Around 100kms from Ahmedabad lies the Dargah of Hazrat Saiyed Ali Mira Datar, well-known for treating the unexplained ailments related to the world of ghosts and djinns, especially mental and behavioral problems. The story of Hazrat Saiyed Ali Mira Datar is similar to that of Dmyphna in Geel, he became a Martyr at the age of 16 and became a Holy saint, and with his divine powers the patients who visit his Shrine are healed from their sufferings. People with mental and behavioral problems visiting here are treated by the religious faith healers known as ‘Mujavars’ with unknown traditional healing rituals since centuries. (the altruist)
The Department of Health and Family Welfare and the State Government of Gujarat, with collaboration from the state mental hospital, started this unique concept of incorporating religious beliefs with medical science, thus incorporating the community in beliefs rather than alienating the local population by disregarding their communal practices completely, something that further alienates the communities with medical practices.
With a country as diverse and populated as India, involving the local communities in prevention, treatment and maintenance of mental health is a sure way forward. So far, we have been taught mainstream westernized mental health interventions which many times, does not resonate with the local populations and depletes their trust in professionals. Having an inclusive and flexible approach in community mental health can help people in trusting the process.
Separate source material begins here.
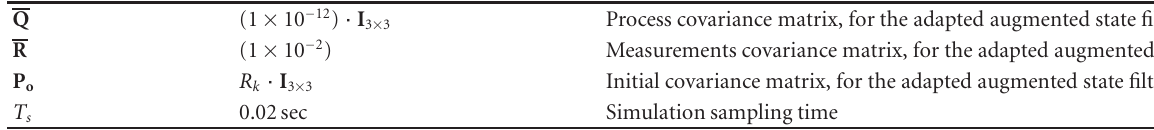
Table 4: Attitude, augmented state filter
Finally, the Geel community and it’s perspective on mental health gives an inner glimpse into the needs of the patients, how social integration, dignity and acceptance amongst the society are powerful healing tools for people who often are pressured to live separated lives from the society, as outcasts. It also presents a set of opportunities for mental health professionals to contextually adapt this inclusive model of care. Mental health in India still needs a lot of work and the treatment gap is often huge in smaller towns and villages (National Mental Health Survey, 2016) due to limited availability of trained professionals. In absence of trained professionals, training and utilizing the community in healing through targeted interventions can prove to be a beneficial step in ensuring quality mental health care facilities.
Ritika Dalal is a psychologist and is working on community mental health in Madhya Pradesh.